I am a molecular biologist working to understand the mechanisms of vertebrate regeneration. Broadly, I am interested in how regeneration in vertebrate tissues is regulated at the level of transcription and cell signaling. While research over the past few decades has revealed the primary molecular players in regeneration, we only have a limited understanding of the dynamics of these molecules and their processes and lack information on the rules that govern them in space and time. Furthermore, understanding of how cell-cell communication within the regenerative micro-environments provides cues that tune cellular behaviors remains limited.

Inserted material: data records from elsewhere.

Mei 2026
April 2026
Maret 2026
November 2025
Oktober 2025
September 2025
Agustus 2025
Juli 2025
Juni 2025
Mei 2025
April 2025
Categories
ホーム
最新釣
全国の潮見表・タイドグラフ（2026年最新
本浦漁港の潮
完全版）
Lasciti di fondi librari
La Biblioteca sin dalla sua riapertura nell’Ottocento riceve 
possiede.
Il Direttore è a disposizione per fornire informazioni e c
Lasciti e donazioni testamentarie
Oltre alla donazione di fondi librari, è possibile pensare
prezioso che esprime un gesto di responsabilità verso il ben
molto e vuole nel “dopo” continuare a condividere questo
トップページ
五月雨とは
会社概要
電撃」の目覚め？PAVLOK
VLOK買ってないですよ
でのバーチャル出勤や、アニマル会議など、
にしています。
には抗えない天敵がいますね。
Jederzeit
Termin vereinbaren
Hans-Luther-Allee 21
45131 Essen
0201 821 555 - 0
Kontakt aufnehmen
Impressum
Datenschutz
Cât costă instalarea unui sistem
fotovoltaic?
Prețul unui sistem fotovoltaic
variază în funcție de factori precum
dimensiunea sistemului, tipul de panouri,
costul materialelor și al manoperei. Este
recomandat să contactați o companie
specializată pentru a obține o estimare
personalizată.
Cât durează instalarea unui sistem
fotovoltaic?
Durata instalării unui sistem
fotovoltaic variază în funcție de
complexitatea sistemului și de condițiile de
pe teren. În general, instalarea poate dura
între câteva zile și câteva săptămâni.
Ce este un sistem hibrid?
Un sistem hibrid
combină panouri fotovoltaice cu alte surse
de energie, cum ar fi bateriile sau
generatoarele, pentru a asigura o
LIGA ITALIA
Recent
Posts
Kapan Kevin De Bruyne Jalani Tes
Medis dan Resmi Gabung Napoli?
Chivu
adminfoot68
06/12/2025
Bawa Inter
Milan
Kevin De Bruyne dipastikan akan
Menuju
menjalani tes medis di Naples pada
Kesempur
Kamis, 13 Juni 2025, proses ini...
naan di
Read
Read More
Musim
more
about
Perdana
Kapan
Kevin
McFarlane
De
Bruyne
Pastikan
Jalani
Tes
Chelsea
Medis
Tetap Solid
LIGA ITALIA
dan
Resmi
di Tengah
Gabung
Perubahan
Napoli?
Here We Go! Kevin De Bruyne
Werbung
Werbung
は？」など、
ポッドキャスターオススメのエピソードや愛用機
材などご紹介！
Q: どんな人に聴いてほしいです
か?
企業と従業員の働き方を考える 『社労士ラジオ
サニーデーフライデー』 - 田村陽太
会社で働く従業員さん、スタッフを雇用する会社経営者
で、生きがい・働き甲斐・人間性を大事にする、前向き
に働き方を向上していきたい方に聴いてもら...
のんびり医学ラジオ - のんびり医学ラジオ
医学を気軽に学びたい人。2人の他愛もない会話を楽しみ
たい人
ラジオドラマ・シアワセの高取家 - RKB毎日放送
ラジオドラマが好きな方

Using state-of-the-art approaches in cell biology I am aiming to gain new quantitative insights into transcriptional regulation by cell-cell signaling in zebrafish tissues.

Currently, I am a CAGT Genome Technology Fellow in the labs of Dr. Kenneth Poss & Dr. Stefano Di Talia at Duke University where I use genomic and quantitative live imaging approaches to study mechanisms of regeneration in zebrafish. Previously, for my graduate work with Dr. Auinash Kalsotra at the University of Illinois, Urbana-Champaign, I investigated the mechanisms of liver regeneration using transgenic mouse models and genomic approaches. I did my undergraduate studies in Biochemistry at the Indian Institute of Science where I completed my thesis work on the biochemical characterization of Type II restriction-modification systems in H. pylori with Dr. D. N. Rao.